[Selected excerpt]:
"""

That His Siamese Majesty’s Government shall express its official regrets to the United States Government, through the latter’s representative in Bangkok, that soldiers of His Siamese Majesty’s army committed an assault upon the person of a consular official of the United States, and shall duly instruct the chief commissioner of the Monthon Laochieng, Phya Song Surady, to take such steps as will prevent a repetition of such an incident.

It would appear that the apology in this case was in fact provided by the Siamese government, in accordance with the ruling, and there is no indication that the apology was not a formal and plausibly sincere-seeming expression of regret. Incidentally, the Kellett case also involved the possibility of remedy-by-salute, as in the early stages of the dispute with Siam, the U.S. also pondered demanding a salute.

I have also seen the Arends case of the Netherlands-Venezuelan Mixed Claims Commission cited as another example of an arbitrator-mandated apology. I am not sure that description is warranted, however; the case suggests instead that Venezuela had already indicated a willingness to make an apology. And in the Maal case, immediately subsequent, the umpire found that because the government party was not willing to make expression of regrets, rather than order that such apologies made the umpire instead awarded a higher monetary sum in compensation.

"""

[Provided data]:
"""

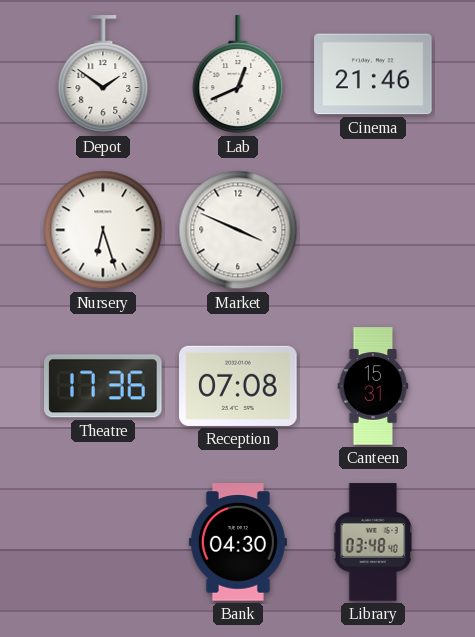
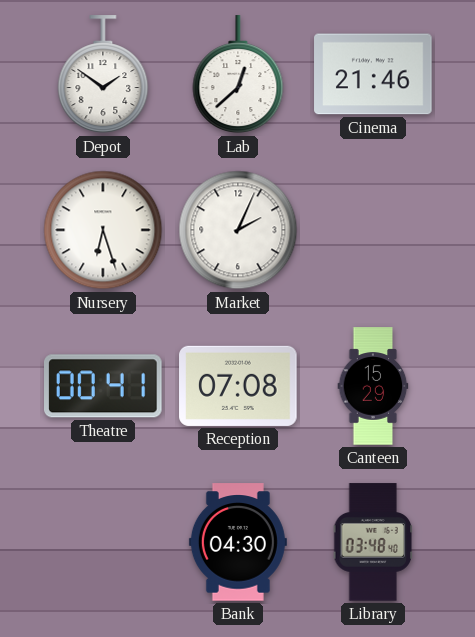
Lab: 12:41 -> 12:38
Market: 3:49 -> 2:04
Theatre: 17:36 -> 00:41
Canteen: 15:31 -> 15:29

"""

In the excerpt on arbitrator-mandated apologies, what did the umpire in the Maal case award instead of ordering an expression of regrets?

[Finished answer]: A higher monetary sum in compensation.